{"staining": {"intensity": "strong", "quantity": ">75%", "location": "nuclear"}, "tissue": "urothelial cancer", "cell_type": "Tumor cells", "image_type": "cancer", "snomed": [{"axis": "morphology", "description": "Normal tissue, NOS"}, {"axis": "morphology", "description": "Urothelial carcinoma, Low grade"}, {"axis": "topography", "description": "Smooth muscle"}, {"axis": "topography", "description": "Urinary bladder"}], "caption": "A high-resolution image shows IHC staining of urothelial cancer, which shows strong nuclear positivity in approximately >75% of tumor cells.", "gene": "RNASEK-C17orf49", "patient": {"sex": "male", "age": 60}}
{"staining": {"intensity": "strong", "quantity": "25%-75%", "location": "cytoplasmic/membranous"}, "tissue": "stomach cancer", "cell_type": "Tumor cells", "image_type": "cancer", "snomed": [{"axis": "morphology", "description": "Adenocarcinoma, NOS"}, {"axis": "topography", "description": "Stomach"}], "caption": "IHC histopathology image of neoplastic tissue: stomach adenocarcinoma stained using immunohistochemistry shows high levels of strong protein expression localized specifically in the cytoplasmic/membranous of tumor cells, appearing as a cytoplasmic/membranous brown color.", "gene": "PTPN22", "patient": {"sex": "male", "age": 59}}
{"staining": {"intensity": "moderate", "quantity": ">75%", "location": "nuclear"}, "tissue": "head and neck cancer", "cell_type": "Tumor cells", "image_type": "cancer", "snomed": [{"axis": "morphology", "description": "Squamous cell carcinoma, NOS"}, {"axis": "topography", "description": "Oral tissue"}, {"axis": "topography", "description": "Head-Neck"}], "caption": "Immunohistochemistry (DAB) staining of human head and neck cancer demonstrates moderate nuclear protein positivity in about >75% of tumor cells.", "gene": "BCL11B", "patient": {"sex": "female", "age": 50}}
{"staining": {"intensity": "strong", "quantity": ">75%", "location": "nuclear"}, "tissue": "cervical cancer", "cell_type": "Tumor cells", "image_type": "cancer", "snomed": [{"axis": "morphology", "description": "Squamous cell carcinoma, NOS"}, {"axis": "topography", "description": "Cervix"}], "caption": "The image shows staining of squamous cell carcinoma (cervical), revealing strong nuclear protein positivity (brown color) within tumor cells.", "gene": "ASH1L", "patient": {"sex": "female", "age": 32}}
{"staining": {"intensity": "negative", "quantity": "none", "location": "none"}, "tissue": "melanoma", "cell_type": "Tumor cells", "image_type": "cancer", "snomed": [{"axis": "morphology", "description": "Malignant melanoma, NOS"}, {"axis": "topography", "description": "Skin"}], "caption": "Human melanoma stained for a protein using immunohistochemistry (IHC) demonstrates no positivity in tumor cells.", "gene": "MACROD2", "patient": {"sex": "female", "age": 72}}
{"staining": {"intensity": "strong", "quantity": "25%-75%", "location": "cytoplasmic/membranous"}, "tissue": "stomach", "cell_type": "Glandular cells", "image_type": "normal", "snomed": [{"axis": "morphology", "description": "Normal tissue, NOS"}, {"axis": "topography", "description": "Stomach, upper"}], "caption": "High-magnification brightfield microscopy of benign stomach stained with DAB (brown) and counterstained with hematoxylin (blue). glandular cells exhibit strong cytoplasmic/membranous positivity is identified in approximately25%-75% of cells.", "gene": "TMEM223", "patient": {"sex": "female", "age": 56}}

------------------------------------

• Work item: Every entry must be retyped in full, exactly as given.

• Worked solution:
{"staining": {"intensity": "strong", "quantity": ">75%", "location": "nuclear"}, "tissue": "urothelial cancer", "cell_type": "Tumor cells", "image_type": "cancer", "snomed": [{"axis": "morphology", "description": "Normal tissue, NOS"}, {"axis": "morphology", "description": "Urothelial carcinoma, Low grade"}, {"axis": "topography", "description": "Smooth muscle"}, {"axis": "topography", "description": "Urinary bladder"}], "caption": "A high-resolution image shows IHC staining of urothelial cancer, which shows strong nuclear positivity in approximately >75% of tumor cells.", "gene": "RNASEK-C17orf49", "patient": {"sex": "male", "age": 60}}
{"staining": {"intensity": "strong", "quantity": "25%-75%", "location": "cytoplasmic/membranous"}, "tissue": "stomach cancer", "cell_type": "Tumor cells", "image_type": "cancer", "snomed": [{"axis": "morphology", "description": "Adenocarcinoma, NOS"}, {"axis": "topography", "description": "Stomach"}], "caption": "IHC histopathology image of neoplastic tissue: stomach adenocarcinoma stained using immunohistochemistry shows high levels of strong protein expression localized specifically in the cytoplasmic/membranous of tumor cells, appearing as a cytoplasmic/membranous brown color.", "gene": "PTPN22", "patient": {"sex": "male", "age": 59}}
{"staining": {"intensity": "moderate", "quantity": ">75%", "location": "nuclear"}, "tissue": "head and neck cancer", "cell_type": "Tumor cells", "image_type": "cancer", "snomed": [{"axis": "morphology", "description": "Squamous cell carcinoma, NOS"}, {"axis": "topography", "description": "Oral tissue"}, {"axis": "topography", "description": "Head-Neck"}], "caption": "Immunohistochemistry (DAB) staining of human head and neck cancer demonstrates moderate nuclear protein positivity in about >75% of tumor cells.", "gene": "BCL11B", "patient": {"sex": "female", "age": 50}}
{"staining": {"intensity": "strong", "quantity": ">75%", "location": "nuclear"}, "tissue": "cervical cancer", "cell_type": "Tumor cells", "image_type": "cancer", "snomed": [{"axis": "morphology", "description": "Squamous cell carcinoma, NOS"}, {"axis": "topography", "description": "Cervix"}], "caption": "The image shows staining of squamous cell carcinoma (cervical), revealing strong nuclear protein positivity (brown color) within tumor cells.", "gene": "ASH1L", "patient": {"sex": "female", "age": 32}}
{"staining": {"intensity": "negative", "quantity": "none", "location": "none"}, "tissue": "melanoma", "cell_type": "Tumor cells", "image_type": "cancer", "snomed": [{"axis": "morphology", "description": "Malignant melanoma, NOS"}, {"axis": "topography", "description": "Skin"}], "caption": "Human melanoma stained for a protein using immunohistochemistry (IHC) demonstrates no positivity in tumor cells.", "gene": "MACROD2", "patient": {"sex": "female", "age": 72}}
{"staining": {"intensity": "strong", "quantity": "25%-75%", "location": "cytoplasmic/membranous"}, "tissue": "stomach", "cell_type": "Glandular cells", "image_type": "normal", "snomed": [{"axis": "morphology", "description": "Normal tissue, NOS"}, {"axis": "topography", "description": "Stomach, upper"}], "caption": "High-magnification brightfield microscopy of benign stomach stained with DAB (brown) and counterstained with hematoxylin (blue). glandular cells exhibit strong cytoplasmic/membranous positivity is identified in approximately25%-75% of cells.", "gene": "TMEM223", "patient": {"sex": "female", "age": 56}}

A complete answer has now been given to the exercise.